G8 di Genova, il giudizio
è chiuso per sempre

A 20 anni dal G8 di Genova e dai gravissimi fatti che tennero sospeso per giorni lo stato di diritto in Italia, la giustizia continua a emettere il suo giudizio come un’onda lunga. Si tratta stavolta di un verdetto europeo, quello della Corte europea dei diritti dell’uomo, che rigetta come «irricevibili» i ricorsi presentati da alcuni poliziotti che erano stati condannati per la famigerata irruzione nella scuola Diaz, alla periferia della città della Lanterna. Ed è come se i giudici, rifiutandosi di emettere un’altra sentenza, la emettessero di fatto. Le accuse dei ricorrenti, dicono i giudici di Strasburgo, sono «manifestamente infondate» e il ricorso è «irricevibile». Nella sostanza la Corte sentenzia che non c’è nulla da aggiungere ai tre gradi di giudizio emessi dalle corti italiane.

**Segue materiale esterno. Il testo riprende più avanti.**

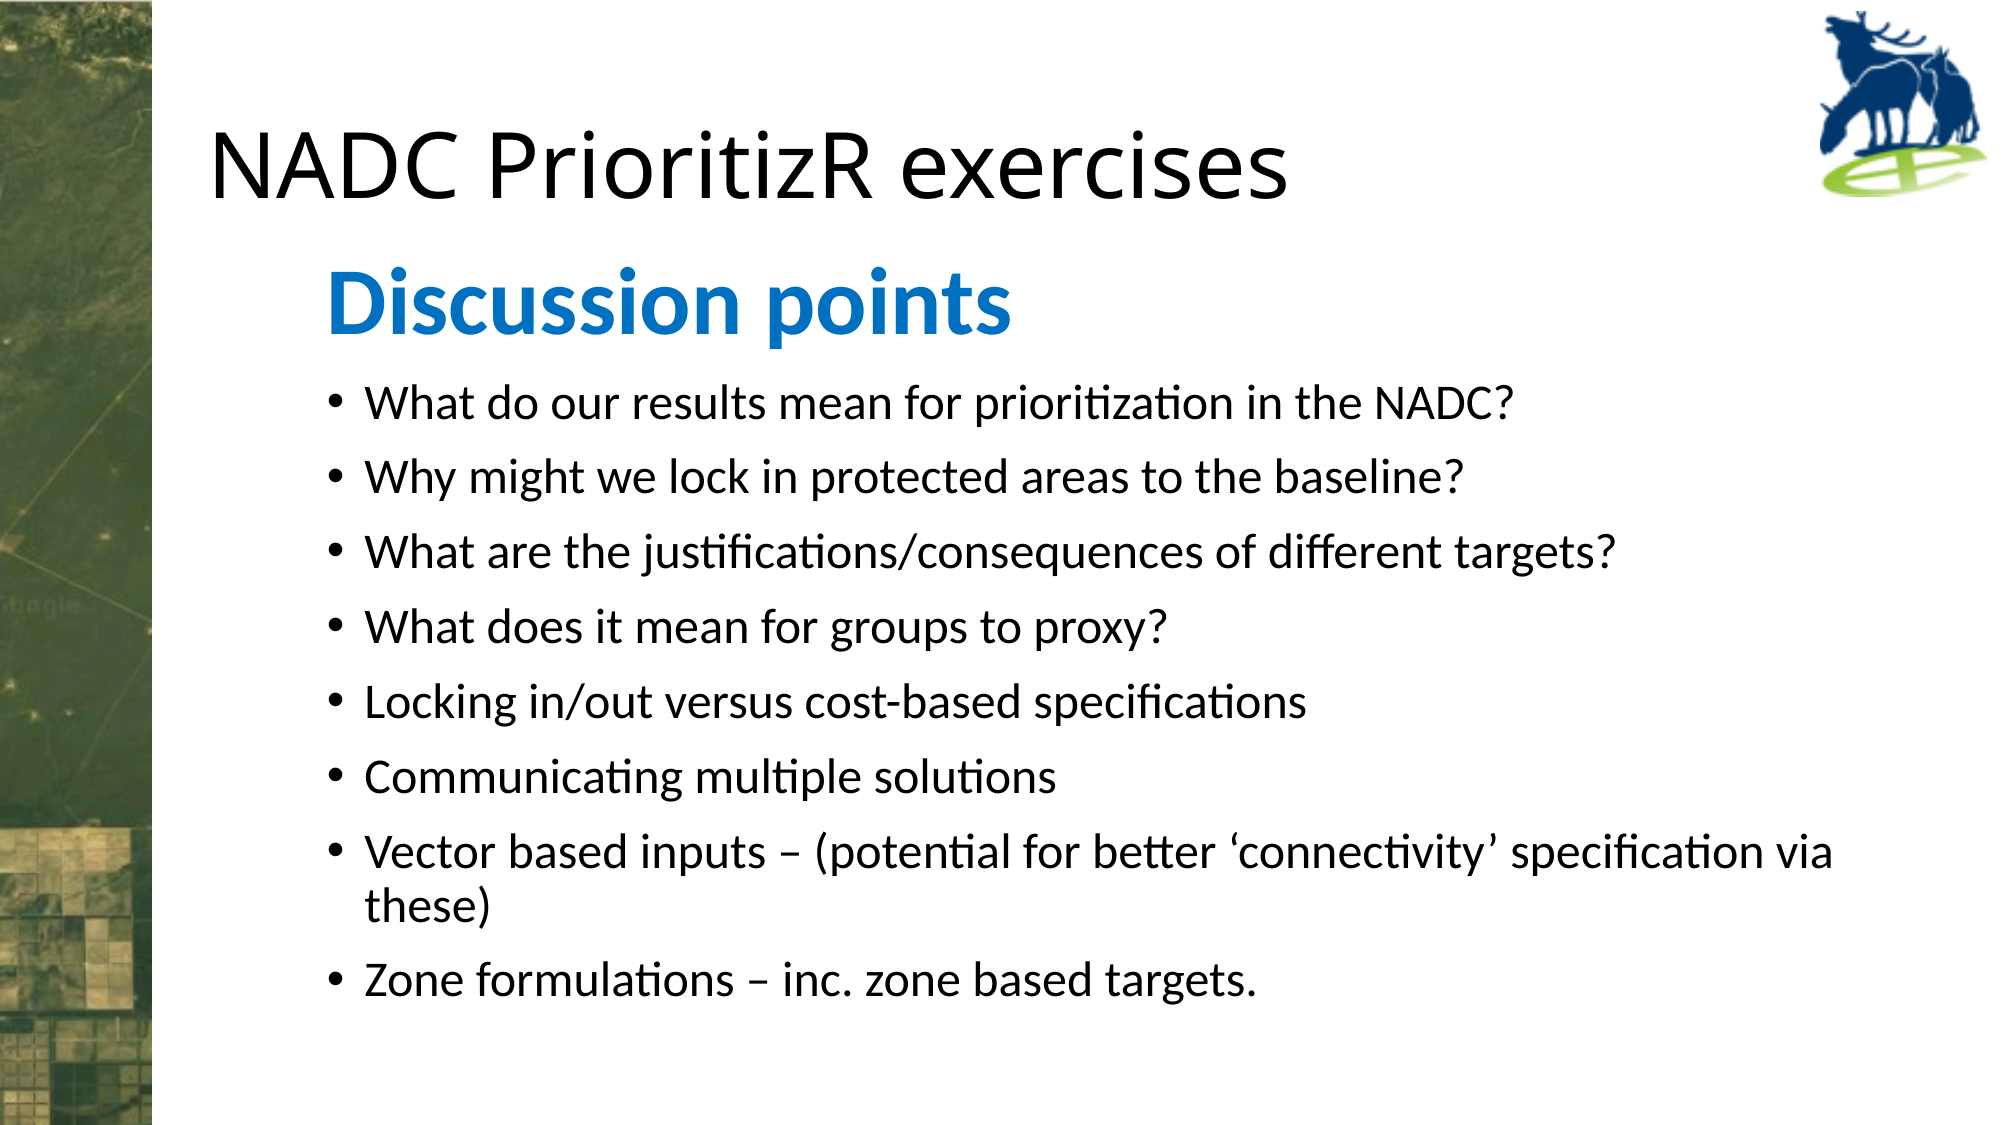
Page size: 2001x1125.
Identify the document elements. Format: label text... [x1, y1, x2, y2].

title NADC PrioritizR exercises [192, 59, 1863, 278]
list Discussion points What do our results mean for prioritization in the NADC? Why might we lock in protected areas to the baseline? What are the justifications/consequences of different targets? What does it mean for groups to proxy? Locking in/out versus cost-based specifications Communicating multiple solutions Vector based inputs – (potential for better ‘connectivity’ specification via these) Zone formulations – inc. zone based targets. [311, 244, 1863, 1091]
picture [0, 0, 152, 1125]
picture [1820, 11, 1987, 197]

Per i gravissimi pestaggi alla Diaz (ma parlare di pestaggio è un eufemismo, quella notte i manganelli del reparto celere hanno rotto avambracci, crani, femori e quant’altro, senza pietà, lasciando macchie di sangue dappertutto e giovani e vecchi senza sensi sui pavimenti delle aule della scuola), la Corte di Cassazione ha confermato le condanne per 40 imputati ritenuti colpevoli (ma per 33 di loro il reato è prescritto). I pubblici ministeri di Genova avevano chiesto 76 anni in tutto. Gli occupanti della scuola, che nulla avevano a che fare con i black bloc che invece avevano messo a ferro e fuoco la città e fatto sfuggire di mano la situazione alle forze dell’ordine, vennero poi trasferiti nella caserma di Bolzaneto, dove furono sottoposti a torture fisiche e psicologiche. Un film che dà l’idea di quel che è accaduto è senz’altro il film «Diaz» di Daniele Vicari, sconsigliato però a chi ha uno stomaco particolarmente delicato.

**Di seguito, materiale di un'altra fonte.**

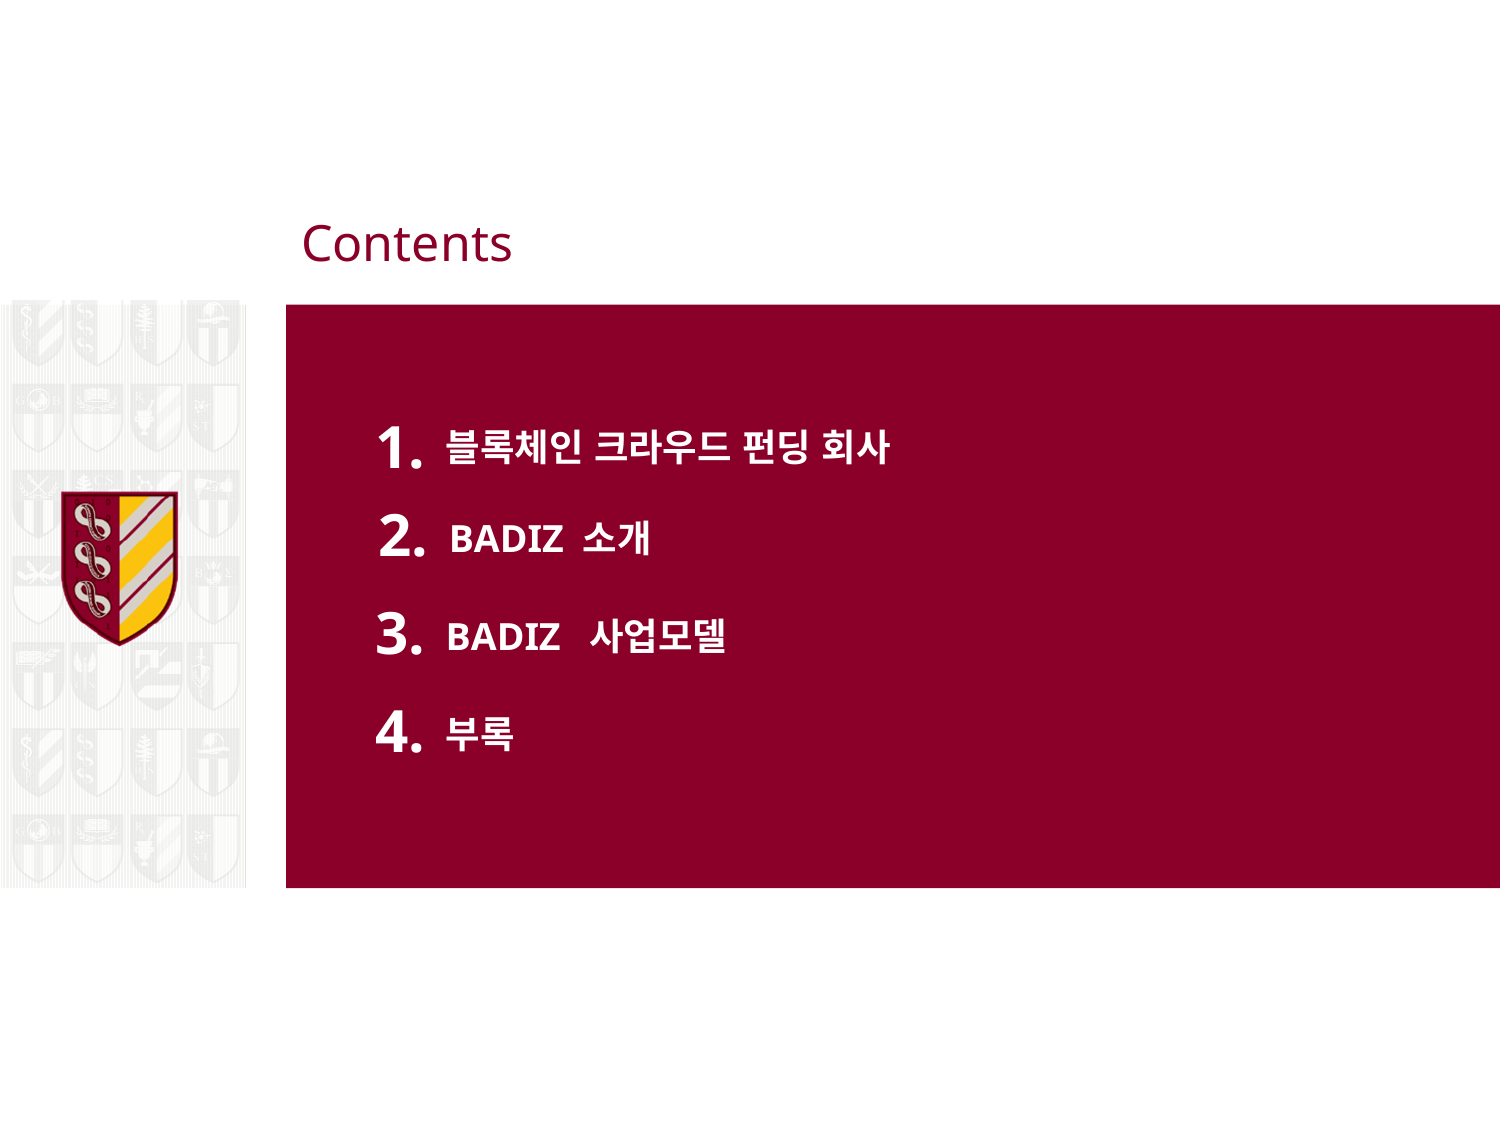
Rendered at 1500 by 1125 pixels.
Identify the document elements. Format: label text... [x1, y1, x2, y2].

title Contents [286, 210, 658, 282]
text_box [328, 402, 1140, 489]
picture [47, 457, 198, 665]
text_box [331, 490, 1128, 577]
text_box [328, 588, 1125, 675]
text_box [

Del resto non avrebbe potuto essere diversamente. La Cedu si era già pronunciata sui fatti di Genova, definendo il blitz notturno nella scuola «punitivo, vendicativo e diretto all’umiliazione e alla sofferenza fisica e mentale delle vittime». I fatti della Diaz consumati tra il 19 e il 21 luglio 2001 hanno segnato un’altra notte della Repubblica, un vero e proprio trauma in cui sono state soppresse le garanzie costituzionali. Non fu un’operazione di polizia, fu una rappresaglia di stampo sudamericano che nell’intenzione di chi l’ha diretta doveva ristabilire il potere scivolato via delle forze dell’ordine soccombenti e che invece ha lasciato una ferita aperta nella storia del Paese. Anche se nei tempi lunghi l’Italia ha dimostrato di essere uno Stato di diritto, grazie alla garanzia della suddivisione dei poteri e all’azione inflessibile della magistratura e degli altri corpi di polizia. Non è stato un percorso facile. Ci sono stati anni di insabbiamenti, depistaggi, dichiarazioni fuorvianti, omertà e reticenze anche da parte delle figuri apicali delle forze dell’ordine. Qualcuno ha pagato, altri no. Non dobbiamo nemmeno dimenticare che dopo Bolzaneto la tortura è tornata a essere reato in Italia (con pene molto severe che vanno dai 4 ai dieci anni di reclusione se sono commessi da un pubblico ufficiale).

Il giudizio su quei fatti è chiuso per sempre, riaffermando ancora una volta le norme imprescindibili di uno Stato che tutela i diritti umani, punisce ogni prevaricazione da parte delle forze dell’ordine e sancisce la sacra tutela di ogni imputato quando perde provvisoriamente la sua libertà personale. Ma la sospensione dei diritti civili e umanitari non è una faccenda cancellata per sempre, occorre vigilare sempre. I fatti inquietanti di Santa Maria Capua Vetere sono lì a dimostrarlo.